Integrantes do Planalto e ministros do STF avaliam que o deputado Arthur Lira articulou a versão mais radical da PEC da Blindagem. O texto, apresentado em reunião tumultuada na Câmara, condiciona investigações contra parlamentares à autorização prévia do Legislativo. O episódio gerou desgaste para Lira e expôs fragilidades do presidente da Casa, Hugo Motta.
Discussão tumultuada e reação do STF
A apresentação da versão mais radical da PEC da Blindagem ocorreu na noite de quarta-feira (27), durante reunião na residência oficial da Presidência da Câmara. Deputados presentes relataram que o relator Lafayette Andrada afirmou, indignado, não ter escrito o texto e se recusou a assinar o relatório. O clima ficou ainda mais tenso quando um parlamentar enviou a minuta ao ministro do Supremo, que cobrou explicações de Hugo Motta. O presidente da Câmara, irritado, repreendeu o vazamento e, após críticas de líderes como Mário Heringer, decidiu não colocar a PEC em votação.
Para ministros do STF e membros do governo Lula, Lira e Elmar Nascimento atuaram em causa própria, buscando proteção contra investigações. O texto defendido por eles ampliava as prerrogativas dos parlamentares, exigindo aprovação do Legislativo para abertura de qualquer inquérito policial.
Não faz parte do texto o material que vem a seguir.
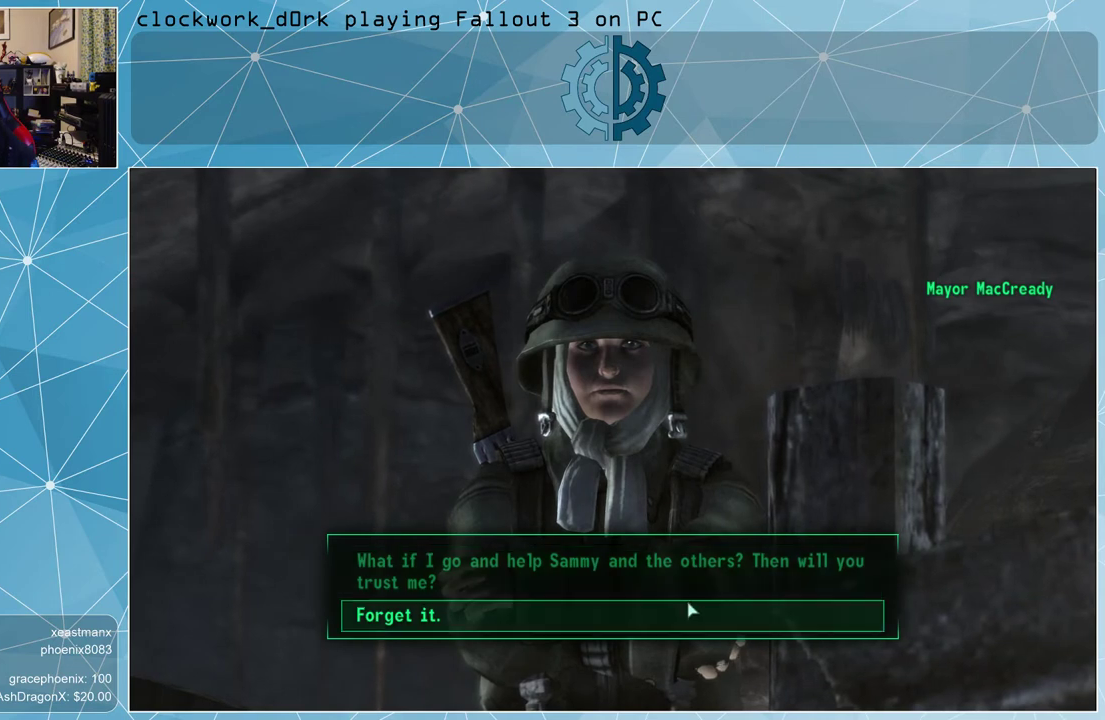
{"keys": [], "mouse": ["left"], "events": [[467, "mouse_left", "down"]]}
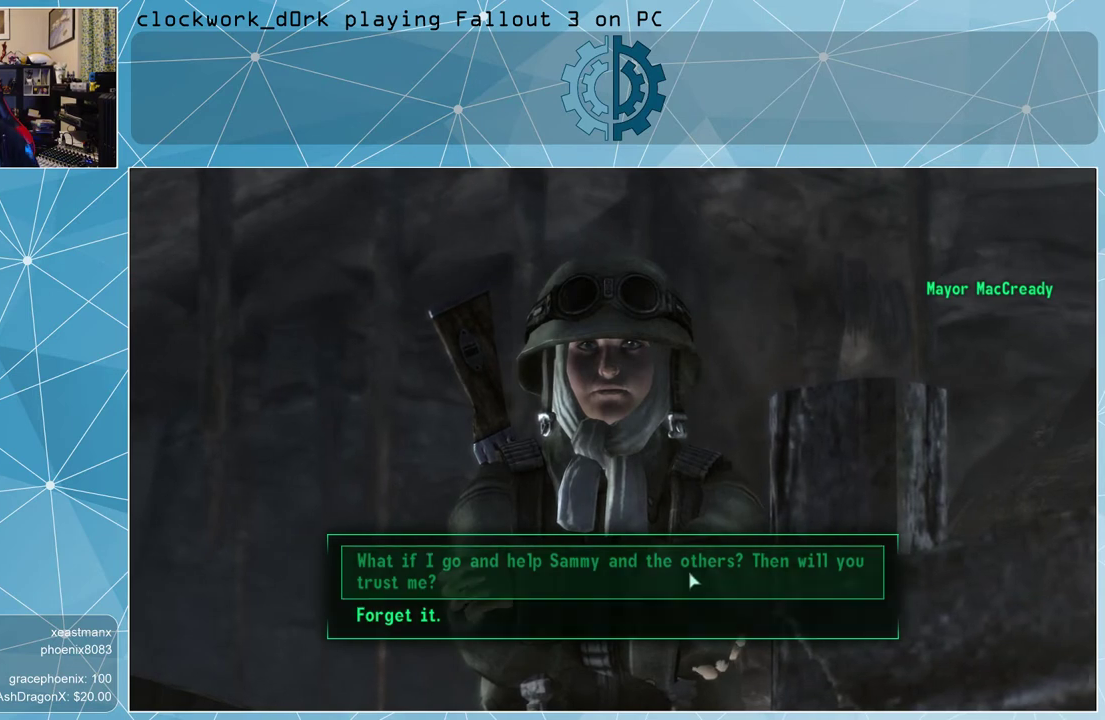
{"keys": [], "mouse": [], "events": [[67, "mouse_left", "up"], [400, "mouse_left", "down"], [467, "mouse_left", "up"]]}
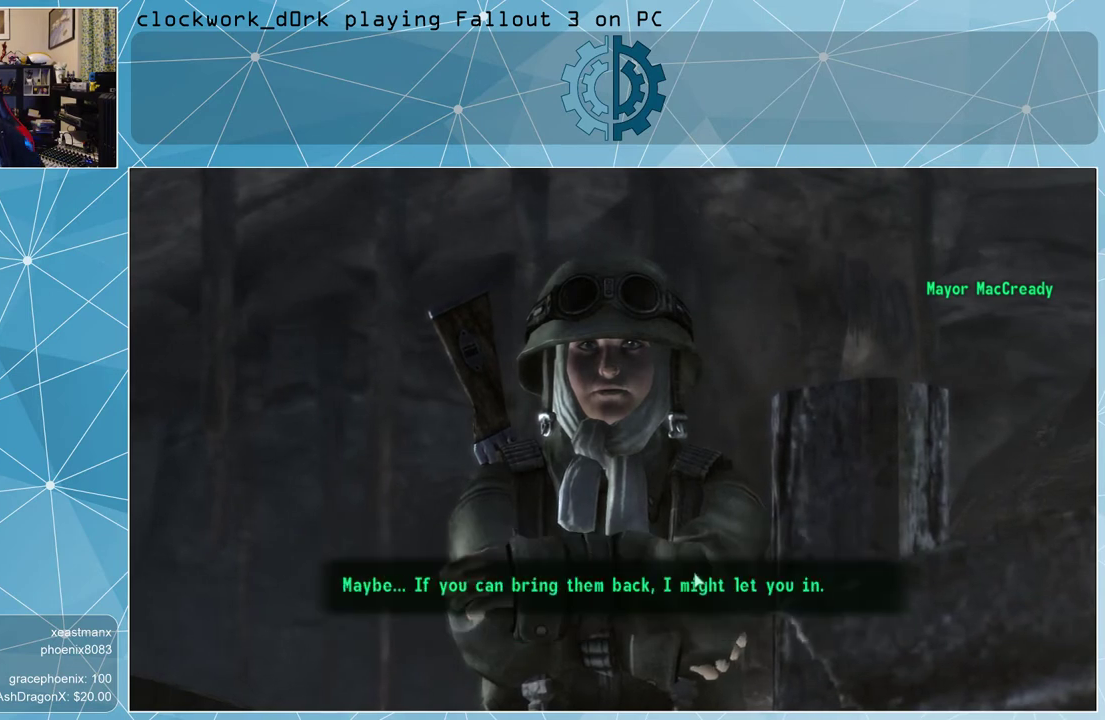
{"keys": [], "mouse": [], "events": [[300, "mouse_left", "down"], [400, "mouse_left", "up"]]}
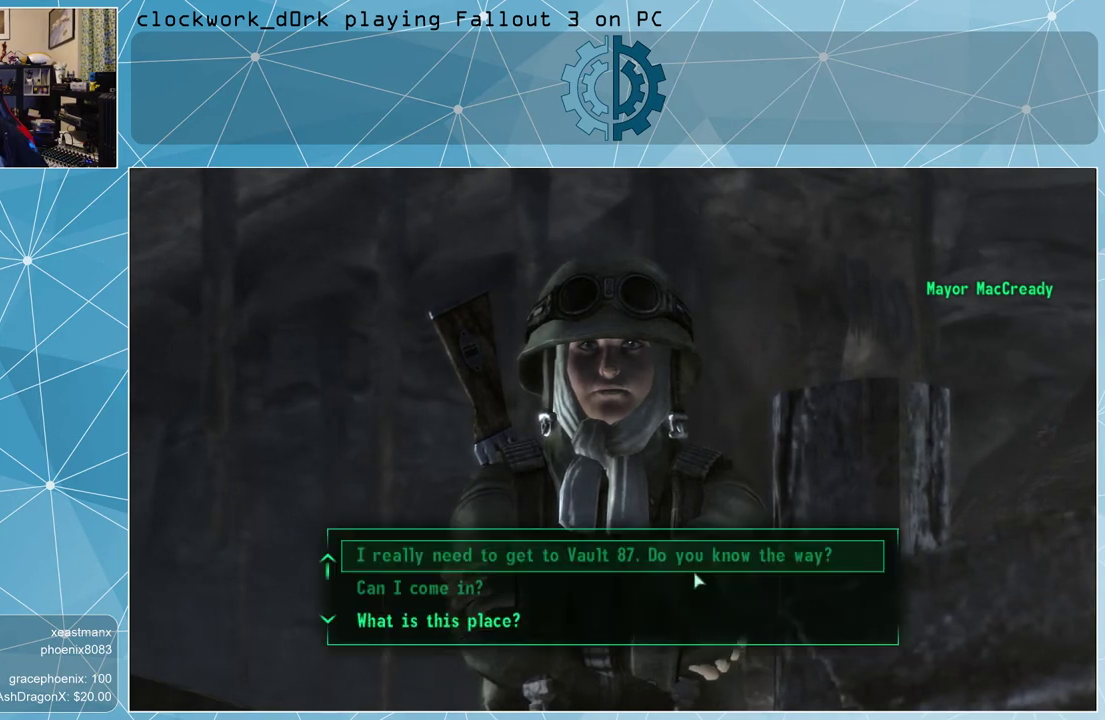
{"keys": [], "mouse": [], "events": []}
Antes, o acordo entre líderes previa apenas a retomada das regras da Constituição de 1988, que impediam processos judiciais sem autorização, mas não investigações.
O episódio desgastou a imagem de Lira junto ao STF, enquanto o governo Lula manteve distância do tema, reforçando que a pauta não é do Executivo.
Reforma do IR e cenário político
Paralelamente, a reforma do Imposto de Renda relatada por Arthur Lira teve urgência aprovada e pode ser votada em breve. Há receio de que o Centrão, em parceria com a oposição, retalie o governo durante a votação da proposta que amplia a isenção para quem ganha até R$ 5 mil. A preocupação é que eventuais mudanças, como retirar a taxação sobre alta renda ou ampliar demais a faixa de isenção, impactem as contas públicas e forcem um veto do presidente Lula.
Apesar das tensões, Lira não é visto como adversário do Planalto. Um aliado de Lula afirmou que o deputado “não tem feito nada de mal para o governo” e busca se eleger senador por Alagoas. A aprovação da isenção do IR sem alterações ajudaria Lira em suas pretensões eleitorais.
Enquanto isso, Hugo Motta é percebido no governo como um presidente sem orientação clara, pressionado por diferentes grupos e incapaz de definir prioridades. Relatos indicam que Lula se dispõe a ajudar Motta, mas o presidente da Câmara insiste em atender a todos os partidos, dificultando o controle da Casa. Há uma percepção crescente de que os líderes do Centrão carecem de força política e visão estratégica para apoiar Motta e recuperar o comando da Câmara.